Le véritable test est toutefois attendu pour les grilles de la rentrée 2010, traditionnellement connues en juin. «A France Inter, nous avons des inquiétudes pour les émissions Esprit critique et Et pourtant elle tourne, dont le maintien dans la grille de septembre ne nous a pas été confirmé par Philippe Val», explique Valéria Emanuele. Si la grille de France Inter n'a évolué qu'à la marge cette saison, Jean-Luc Hees n'a pas chômé pour autant sur la réforme des stations. La grille de France Info a été totalement réorganisée, «et l'érosion a été stoppée», se félicite Jean-Luc Hees. «Il y avait une volonté de changer au sein de cette station. Jean-Luc Hees s'est beaucoup investi mais il n'a pas été interventionniste», pointe Olivier Boste, délégué SNJ-FO à France Info. En interne, on se félicite également du tournant pris par le réseau de radios locales France Bleue. «Alors que la direction précédente avait parfois tendance à imposer sa vision parisienne, les radios locales semblent revenir à leur mission d'origine», juge Jean-Paul Quennesson. «Je veux que Radio France gagne encore des auditeurs. Nous sommes un média de masse, ce n'est pas un gros mot», lâche Jean-Luc Hees.

La première année a également été ponctuée par les nombreux chantiers administratifs.

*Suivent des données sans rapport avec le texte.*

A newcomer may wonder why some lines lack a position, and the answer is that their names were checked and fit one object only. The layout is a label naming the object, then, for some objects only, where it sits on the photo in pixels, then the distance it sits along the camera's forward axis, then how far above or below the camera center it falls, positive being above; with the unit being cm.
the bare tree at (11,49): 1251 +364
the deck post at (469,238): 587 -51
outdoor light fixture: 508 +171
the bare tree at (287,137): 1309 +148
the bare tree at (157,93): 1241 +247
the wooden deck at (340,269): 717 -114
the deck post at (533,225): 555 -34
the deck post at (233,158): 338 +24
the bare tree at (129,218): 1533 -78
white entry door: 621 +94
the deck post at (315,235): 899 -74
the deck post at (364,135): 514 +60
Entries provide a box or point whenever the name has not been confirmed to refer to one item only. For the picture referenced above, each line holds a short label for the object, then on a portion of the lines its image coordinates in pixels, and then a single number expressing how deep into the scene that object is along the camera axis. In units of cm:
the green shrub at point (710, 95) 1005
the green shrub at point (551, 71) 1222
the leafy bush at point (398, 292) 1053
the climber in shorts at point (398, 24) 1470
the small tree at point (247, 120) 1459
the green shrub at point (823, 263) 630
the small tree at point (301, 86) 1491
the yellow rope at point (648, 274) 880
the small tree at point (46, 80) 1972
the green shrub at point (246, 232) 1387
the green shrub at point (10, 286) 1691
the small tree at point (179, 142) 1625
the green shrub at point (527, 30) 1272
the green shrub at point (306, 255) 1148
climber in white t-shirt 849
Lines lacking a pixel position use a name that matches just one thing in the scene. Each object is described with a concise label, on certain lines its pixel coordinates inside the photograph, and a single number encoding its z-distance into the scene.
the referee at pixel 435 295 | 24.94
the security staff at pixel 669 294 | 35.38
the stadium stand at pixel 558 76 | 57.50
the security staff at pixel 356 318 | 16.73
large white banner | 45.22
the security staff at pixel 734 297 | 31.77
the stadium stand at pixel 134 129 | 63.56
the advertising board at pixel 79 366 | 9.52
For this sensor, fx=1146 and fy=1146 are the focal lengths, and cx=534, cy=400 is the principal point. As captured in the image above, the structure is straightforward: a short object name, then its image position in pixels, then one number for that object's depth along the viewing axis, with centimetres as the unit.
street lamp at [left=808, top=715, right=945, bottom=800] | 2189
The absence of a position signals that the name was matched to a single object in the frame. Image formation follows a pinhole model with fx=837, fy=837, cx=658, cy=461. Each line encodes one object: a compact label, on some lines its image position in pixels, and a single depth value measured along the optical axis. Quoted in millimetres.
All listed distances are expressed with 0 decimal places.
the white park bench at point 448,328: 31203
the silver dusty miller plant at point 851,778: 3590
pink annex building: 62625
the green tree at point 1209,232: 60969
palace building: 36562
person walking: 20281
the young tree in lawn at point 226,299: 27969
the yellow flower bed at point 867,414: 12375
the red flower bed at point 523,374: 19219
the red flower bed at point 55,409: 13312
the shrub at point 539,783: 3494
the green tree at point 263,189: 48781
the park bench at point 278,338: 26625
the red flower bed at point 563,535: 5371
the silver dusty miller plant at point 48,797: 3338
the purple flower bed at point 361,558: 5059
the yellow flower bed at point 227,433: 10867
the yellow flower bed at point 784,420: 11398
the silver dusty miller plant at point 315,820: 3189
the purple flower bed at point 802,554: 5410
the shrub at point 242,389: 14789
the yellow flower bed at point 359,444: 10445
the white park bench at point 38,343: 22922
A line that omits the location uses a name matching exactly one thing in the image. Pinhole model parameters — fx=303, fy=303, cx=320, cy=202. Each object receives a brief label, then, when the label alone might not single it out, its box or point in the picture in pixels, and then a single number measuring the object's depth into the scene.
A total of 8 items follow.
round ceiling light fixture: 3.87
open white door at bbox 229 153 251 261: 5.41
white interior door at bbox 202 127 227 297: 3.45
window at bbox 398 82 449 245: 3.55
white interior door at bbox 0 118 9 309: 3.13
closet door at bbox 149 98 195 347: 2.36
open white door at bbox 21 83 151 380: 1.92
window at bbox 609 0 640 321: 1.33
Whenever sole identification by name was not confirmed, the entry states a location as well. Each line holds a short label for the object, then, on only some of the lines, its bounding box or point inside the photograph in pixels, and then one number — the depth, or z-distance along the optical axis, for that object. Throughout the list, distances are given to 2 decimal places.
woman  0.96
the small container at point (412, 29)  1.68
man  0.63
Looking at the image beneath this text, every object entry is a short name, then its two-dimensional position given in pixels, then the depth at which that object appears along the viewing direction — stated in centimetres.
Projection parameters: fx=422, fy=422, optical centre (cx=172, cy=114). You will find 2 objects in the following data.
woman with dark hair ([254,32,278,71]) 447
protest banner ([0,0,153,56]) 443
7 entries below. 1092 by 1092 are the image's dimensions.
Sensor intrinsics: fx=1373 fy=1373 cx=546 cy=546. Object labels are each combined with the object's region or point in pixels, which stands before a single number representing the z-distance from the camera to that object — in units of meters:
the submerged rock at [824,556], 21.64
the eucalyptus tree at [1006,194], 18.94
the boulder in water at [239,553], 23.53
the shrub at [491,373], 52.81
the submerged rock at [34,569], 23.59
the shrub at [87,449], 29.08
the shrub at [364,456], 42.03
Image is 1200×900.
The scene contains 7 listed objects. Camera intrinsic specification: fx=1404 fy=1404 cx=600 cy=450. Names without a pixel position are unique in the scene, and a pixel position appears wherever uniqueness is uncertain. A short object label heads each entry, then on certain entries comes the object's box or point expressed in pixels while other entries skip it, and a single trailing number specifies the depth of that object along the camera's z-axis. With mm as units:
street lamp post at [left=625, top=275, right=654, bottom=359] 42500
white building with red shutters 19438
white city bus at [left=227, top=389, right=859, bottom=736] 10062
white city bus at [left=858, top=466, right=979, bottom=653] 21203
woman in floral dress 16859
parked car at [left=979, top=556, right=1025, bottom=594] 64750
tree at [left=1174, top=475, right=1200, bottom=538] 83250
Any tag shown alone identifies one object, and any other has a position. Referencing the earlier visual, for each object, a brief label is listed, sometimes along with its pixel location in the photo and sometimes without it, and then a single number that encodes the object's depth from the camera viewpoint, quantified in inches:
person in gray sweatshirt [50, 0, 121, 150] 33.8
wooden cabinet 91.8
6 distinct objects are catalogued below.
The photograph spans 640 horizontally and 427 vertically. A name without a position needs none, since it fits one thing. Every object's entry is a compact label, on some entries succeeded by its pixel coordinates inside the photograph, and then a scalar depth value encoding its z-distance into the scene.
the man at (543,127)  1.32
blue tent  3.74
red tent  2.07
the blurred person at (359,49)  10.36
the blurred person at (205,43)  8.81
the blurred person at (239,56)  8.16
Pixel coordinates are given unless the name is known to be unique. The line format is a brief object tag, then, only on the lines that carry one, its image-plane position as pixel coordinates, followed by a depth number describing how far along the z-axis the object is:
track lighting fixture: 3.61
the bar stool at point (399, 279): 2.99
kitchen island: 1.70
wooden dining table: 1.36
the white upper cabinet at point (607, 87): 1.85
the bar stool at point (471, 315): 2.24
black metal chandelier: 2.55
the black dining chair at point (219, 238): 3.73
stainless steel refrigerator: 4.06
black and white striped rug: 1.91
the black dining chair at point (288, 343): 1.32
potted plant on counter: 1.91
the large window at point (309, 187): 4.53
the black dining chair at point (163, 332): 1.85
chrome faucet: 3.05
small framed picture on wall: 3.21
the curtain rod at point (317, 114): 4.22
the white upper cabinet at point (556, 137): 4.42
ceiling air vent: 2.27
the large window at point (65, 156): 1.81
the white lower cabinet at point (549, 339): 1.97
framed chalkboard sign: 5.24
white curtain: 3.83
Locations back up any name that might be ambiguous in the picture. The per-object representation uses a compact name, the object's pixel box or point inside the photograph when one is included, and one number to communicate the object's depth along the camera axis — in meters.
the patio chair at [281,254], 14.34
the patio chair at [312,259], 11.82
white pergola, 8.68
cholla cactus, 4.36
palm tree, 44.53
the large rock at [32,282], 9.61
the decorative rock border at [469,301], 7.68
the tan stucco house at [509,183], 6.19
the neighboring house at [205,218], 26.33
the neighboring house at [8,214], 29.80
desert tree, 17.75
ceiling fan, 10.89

Outre la réhabilitation de la Maison ronde, le PDG a hérité de la négociation d'une nouvelle convention collective. «C'est le dossier le plus lourd de cette première année», affirme-t-il. Pour le moment, les syndicats CFDT et SUD ont signé un accord de méthode, qui prévoit une issue en novembre 2010. La négociation du contrat d'objectifs et de moyens 2010-2014 (COM) a, elle aussi, occupé une large place. Après six mois de négociation, le nouveau COM est quasiment bouclé et devrait être validé avant la fin du mois de juin. «Je crois qu'on s'est fait comprendre. Notre vision des choses est assez bien perçue par notre actionnaire», se félicite Jean-Luc Hees. Du côté des syndicats, le résultat du COM est attendu de pied ferme. «C'est le dossier qui permettra de valider ou non la transformation de Jean-Luc Hees en PDG», tranche Olivier Boste.

 

Radio France en chiffres

13,6 millions d'auditeurs, soit 26,1 %, en audience cumulée.

7 stations : France Inter, France Info, France Culture, France Musique, France Bleu, FIP et Le Mouv.

4 formations musicales : l'Orchestre philarmonique de Radio France, l'Orchestre national de France, le Chœur de Radio France et la Maîtrise de Radio France.

611 millions d'euros de budget annuel en 2009.

5,7 millions d'euros de résultat net.